Posted by: insomniac | March 24, 2010 at 01:10 PM
*snork* @ Wes S.
Posted by: bonmot | March 24, 2010 at 01:35 PM
LOL good one, insom!
*sharpens bamboo spanking rod*
snap!
Posted by: Siouxie | March 24, 2010 at 01:38 PM
I was always under the impression that if it's green you shouldn't be having sex with it.
Posted by: Layzeeboy | March 24, 2010 at 02:15 PM
no muss no fuss
Posted by: MickeyMouse | March 24, 2010 at 02:36 PM
A much better read, about sex, from the NY Times:
http://www.nytimes.com/2003/01/05/books/50-million-frenchmen-can-t-be-wrong.html
"Until now I had thought cassolette involved rabbit and white beans."
"The section on la petite mort -- ''the little death'' -- is an alarming prospect and basis enough for an entire Woody Allen movie."
Posted by: wiredog | March 24, 2010 at 02:36 PM
That's full strength, all organic horse manure.
You ladies will have to take your solar powered toys outside.
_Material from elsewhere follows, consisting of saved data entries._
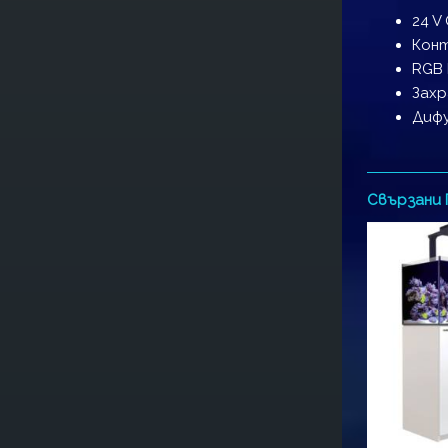
24 V
Кон
RGB 
Захр
Дифу
Свързани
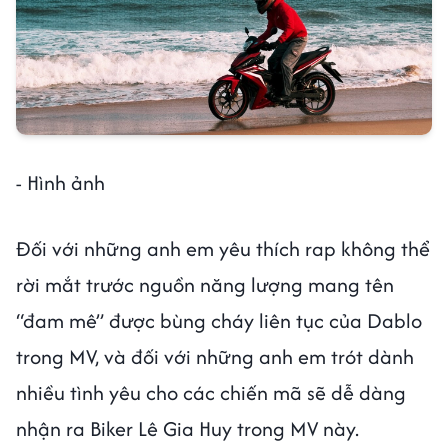
- Hình ảnh
Đối với những anh em yêu thích rap không thể
rời mắt trước nguồn năng lượng mang tên
“đam mê” được bùng cháy liên tục của Dablo
trong MV, và đối với những anh em trót dành
nhiều tình yêu cho các chiến mã sẽ dễ dàng
nhận ra Biker Lê Gia Huy trong MV này.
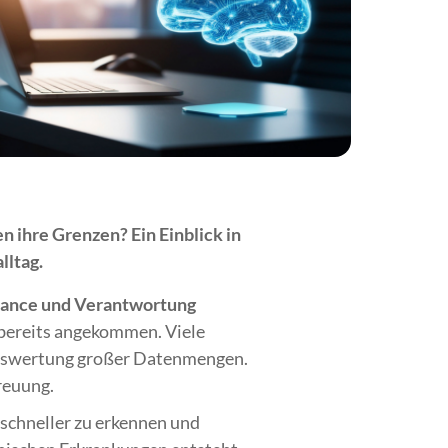
n ihre Grenzen? Ein Einblick in
lltag.
Chance und Verantwortung
n bereits angekommen. Viele
 Auswertung großer Datenmengen.
treuung.
 schneller zu erkennen und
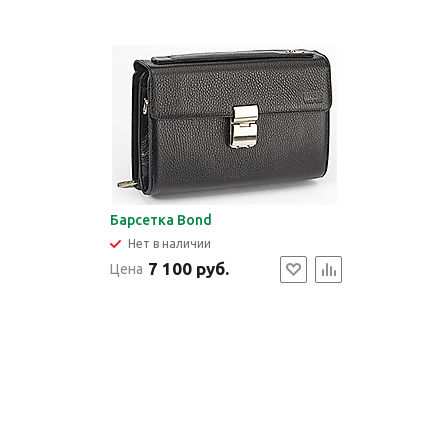
Барсетка Bond
Нет в наличии
7 100 руб.
Цена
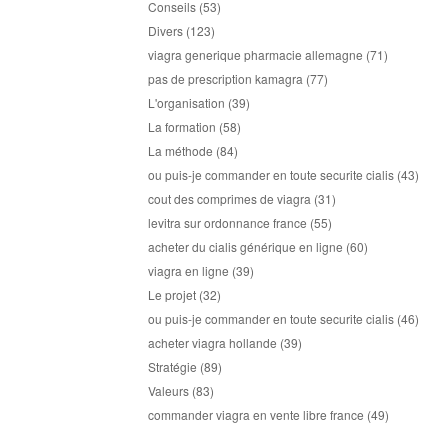
Conseils
(53)
Divers
(123)
viagra generique pharmacie allemagne
(71)
pas de prescription kamagra
(77)
L'organisation
(39)
La formation
(58)
La méthode
(84)
ou puis-je commander en toute securite cialis
(43)
cout des comprimes de viagra
(31)
levitra sur ordonnance france
(55)
acheter du cialis générique en ligne
(60)
viagra en ligne
(39)
Le projet
(32)
ou puis-je commander en toute securite cialis
(46)
acheter viagra hollande
(39)
Stratégie
(89)
Valeurs
(83)
commander viagra en vente libre france
(49)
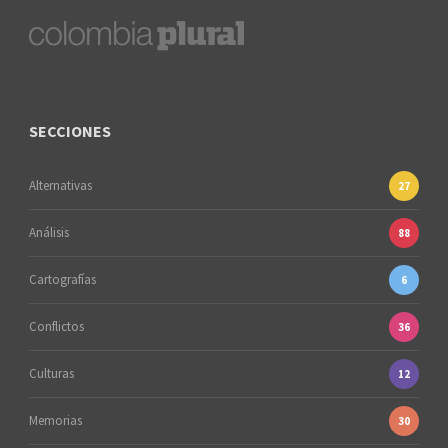
SECCIONES
Alternativas
27
Análisis
88
Cartografías
6
Conflictos
36
Culturas
12
Memorias
30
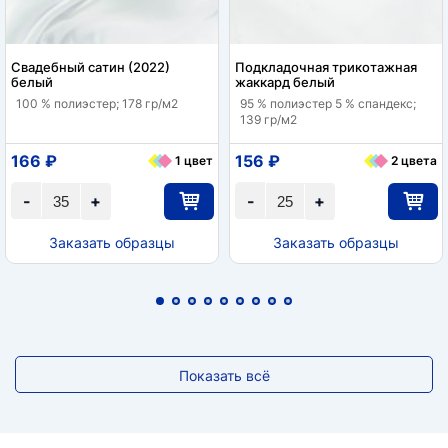
Свадебный сатин (2022)
Подкладочная трикотажная
белый
жаккард белый
100 % полиэстер; 178 гр/м2
95 % полиэстер 5 % спандекс;
139 гр/м2
166 ₽
156 ₽
1 цвет
2 цвета
-
+
-
+
Заказать образцы
Заказать образцы
Показать всё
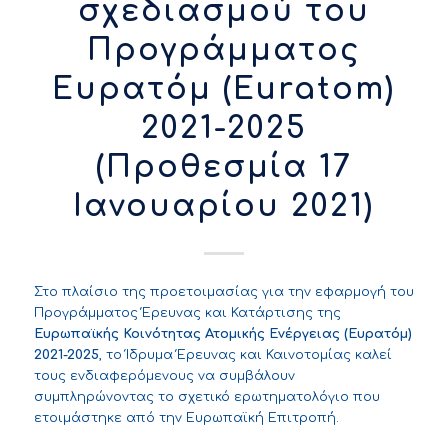
σχεδιασμού του
Προγράμματος
Ευρατόμ (Euratom)
2021-2025
(Προθεσμία 17
Ιανουαρίου 2021)
Στο πλαίσιο της προετοιμασίας για την εφαρμογή του
Προγράμματος Έρευνας και Κατάρτισης της
Ευρωπαϊκής Κοινότητας Ατομικής Ενέργειας (Ευρατόμ)
2021-2025
, το Ίδρυμα Έρευνας και Καινοτομίας καλεί
τους ενδιαφερόμενους να συμβάλουν
συμπληρώνοντας το σχετικό
ερωτηματολόγιο
που
ετοιμάστηκε από την Ευρωπαϊκή Επιτροπή.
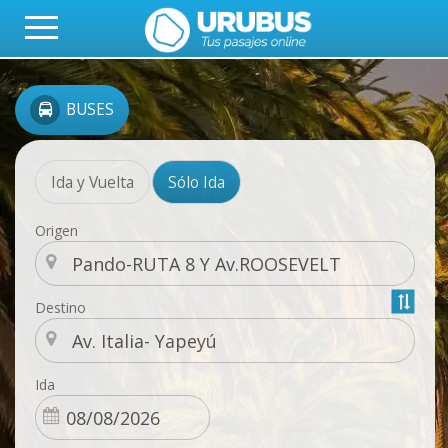
BUSES
Ida y Vuelta
Sólo Ida
Origen
Destino
Ida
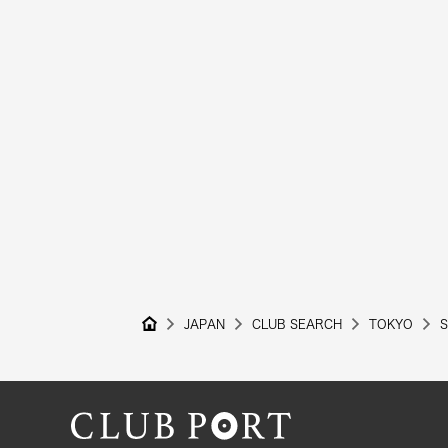
JAPAN
CLUB SEARCH
TOKYO
S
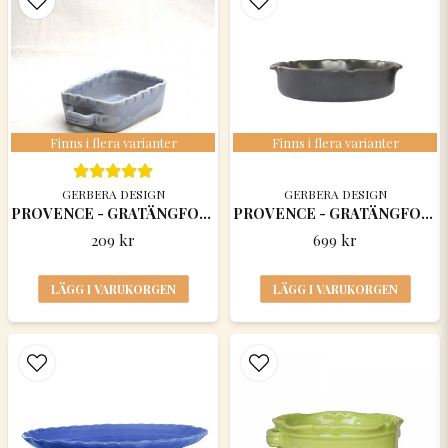
Finns i flera varianter
Finns i flera varianter
GERBERA DESIGN
GERBERA DESIGN
PROVENCE - GRATÄNGFORM / Lilla smörbyttan
PROVENCE - GRATÄNGFORM RUND 32 x 8 CM
209 kr
699 kr
LÄGG I VARUKORGEN
LÄGG I VARUKORGEN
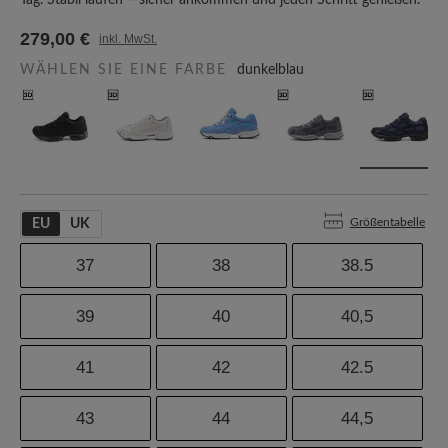
Tag. Stabil laufen – sicher ankommen und jeden Schritt genießen.
279,00 €
inkl. MwSt.
WÄHLEN SIE EINE FARBE
dunkelblau
Größentabelle
EU
UK
37
38
38.5
39
40
40,5
41
42
42.5
43
44
44,5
Experience nature first hand.
Posted by: Loudmouth | March 24, 2010 at 03:24 PM
nothing like, the real human.
Posted by: MickeyMouse | March 24, 2010 at 03:28 PM
If my toys are solar-powered, then what am I supposed to do at night in the dirty, dirty darkness of my bedroom?
Posted by: Suzy Q | March 24, 2010 at 04:50 PM
Will they start measuring our "Carbon Sheet Prints" now???
Posted by: Bill | March 24, 2010 at 05:03 PM
" Squeeka, squeeka, squeeka, squeeka... "
( We're saving the planet by generating our own electricity. )
Posted by: Clankazoid | March 24, 2010 at 05:47 PM
I thought green sex meant recycling your condoms, or using natural birth control: a leaf held firmly between the knees.
Posted by: Ralph | March 24, 2010 at 06:35 PM
Gag, Ralphie. Picture of the recycling guy finding a pile of used shtupping bags in the bin with the coke bottles.
Posted by: Loudmouth | March 24, 2010 at 07:58 PM
I thought you only had a green weeny until the first time you had sex.. With someone else..
Posted by: Sean | March 24, 2010 at 08:56 PM
The only way peep can truly topple cucumber is with vinegar. Vinegar, mind you, was, invented.